HeLa cells grown on coverslips were transfected with the indicated constructs using PEI and cultured for 24 h. The twin-strep-tagged Fcμ–J complex was first incubated with P-phycoerythrin (PE)-labelled streptavidin (1:333; 12-4317-87, Invitrogen) on ice for 30 min and then added to the cell culture to a final concentration of 15 μg ml−1. After incubation on ice or at 37 °C for an additional 30 min, the cells were washed twice using ice-cold or 37 °C PBS as indicated and fixed with 4% paraformaldehyde. The final coverslips were washed twice and mounted on slides with the fluorescence mounting medium (Dako). Images were acquired using a Nikon Live SR CSU W1 confocal microscope equipped with the ×100/1.4 objective. Images were processed using Fiji (ImageJ) with brightness and contrast adjustment for the whole image.

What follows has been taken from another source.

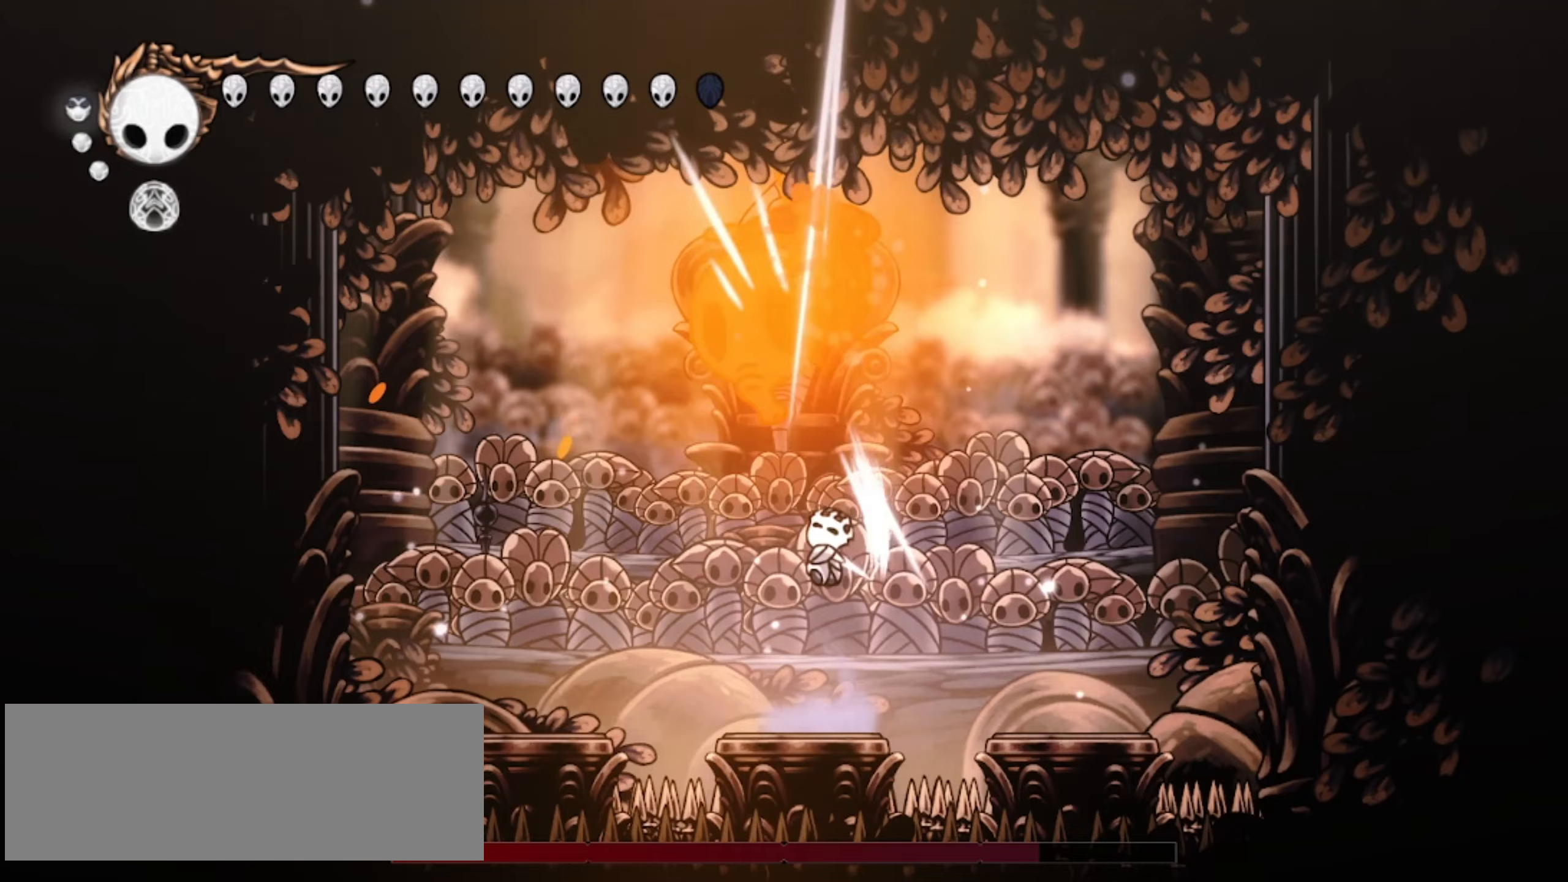
{"keys": ["up"], "events": [[17, "x", "up"], [17, "z", "down"], [67, "right", "down"], [117, "left", "up"], [117, "right", "up"], [117, "x", "down"], [200, "x", "up"], [200, "z", "up"], [250, "x", "down"], [350, "left", "down"], [350, "x", "up"], [383, "x", "down"], [483, "left", "up"], [483, "x", "up"]]}
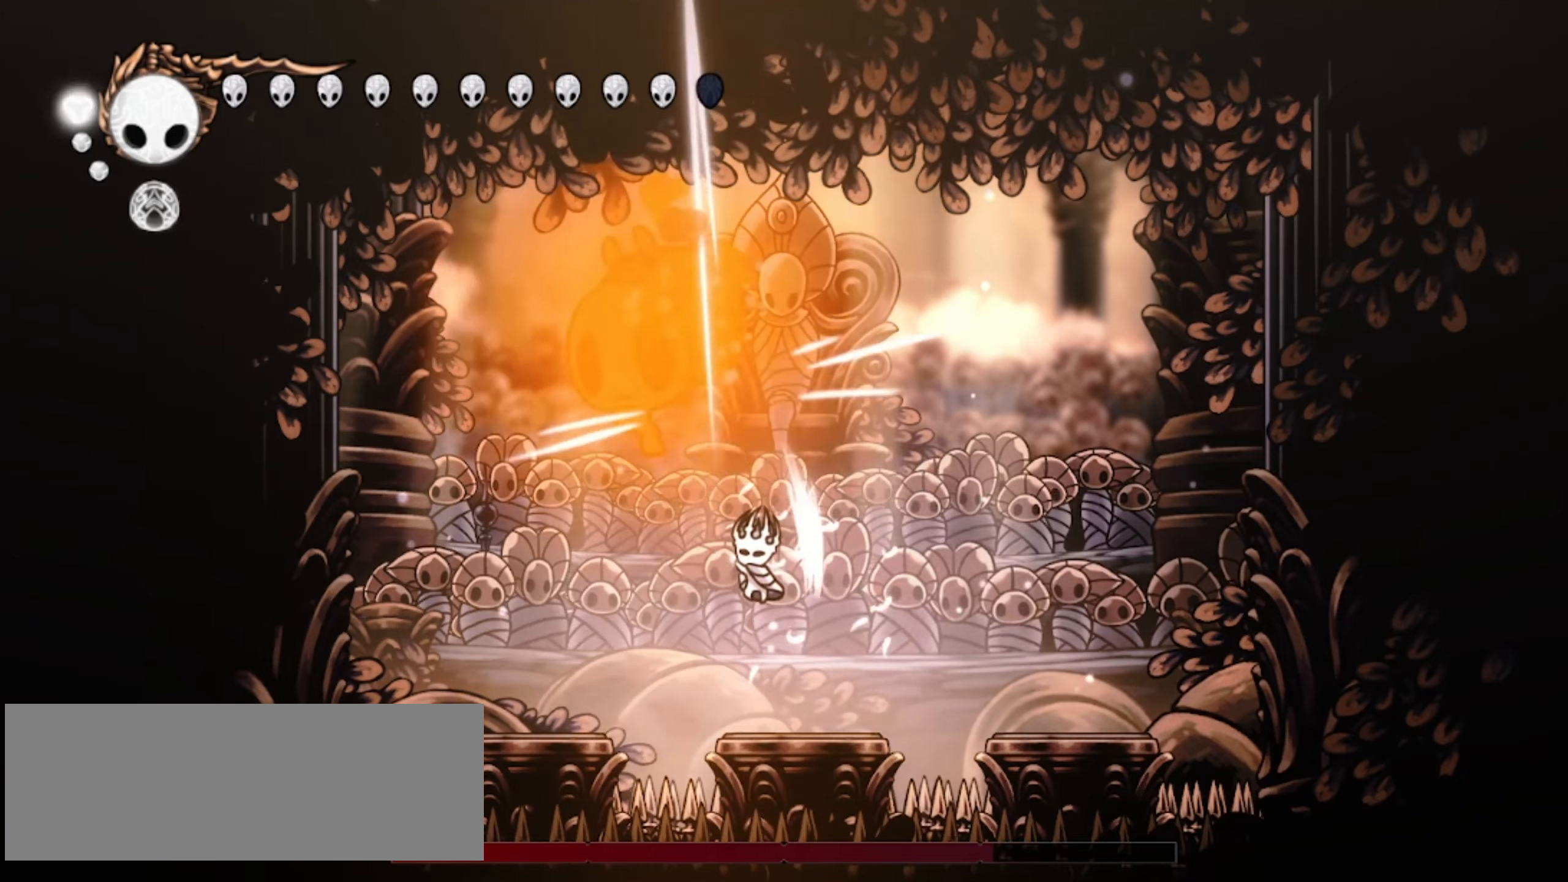
{"keys": ["right", "up", "x"], "events": [[33, "right", "down"], [33, "x", "down"], [167, "left", "down"], [167, "right", "up"], [167, "x", "up"], [267, "z", "down"], [400, "x", "down"], [500, "left", "up"], [500, "right", "down"], [500, "z", "up"]]}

Preparation of FcμR stable cell lines and flow cytometry

GFP only, FcμR–GFP and the R45A;F67A–GFP mutant were cloned into the pQXCIP vector. These constructs were transfected into the HEK293T cell line together with the helper plasmid pCL10A1 using X-tremeGENE 9 (Roche). Two days later, the culture supernatants containing viruses were collected, filtered and used to infect Jurkat cells. Fresh medium with 4 μg ml−1 puromycin was added to the remaining HEK293T culture to screen for stable HEK293T cell lines overexpressing FcμR and the mutant. For the Jurkat T cell line, polybrene (Sigma-Aldrich) was added to a final concentration of 10 μg ml−1 before infecting cells at a ratio of 1 × 106 cells per millilitre of the supernatant. Transfection was performed by centrifugation at 500g for 90 min. Jurkat cells expressing comparable levels of GFP were maintained in the medium containing puromycin at 1 μg ml−1 and enriched three times from each transductant using a BD FACSAria III cell sorter (BD Biosciences). Flow cytometric analyses of cell-surface levels of FcμR were performed using the PE-labelled anti-FcμR monoclonal antibody (1:20; 563018, BD Biosciences). To examine IgM binding, cells were incubated with the twin-strep-tagged Fcμ–J complex at a concentration of 15 μg ml−1 for 30 min on ice, washed and then incubated with PE-labelled streptavidin. Stained cells were measured by the CytoFlEX S system (Beckman Coulter), and the flow cytometric data were analysed with FlowJo software (Tree Star) and GraphPad Prism.

Reporting summary

Further information on research design is available in the Nature Portfolio Reporting Summary linked to this article.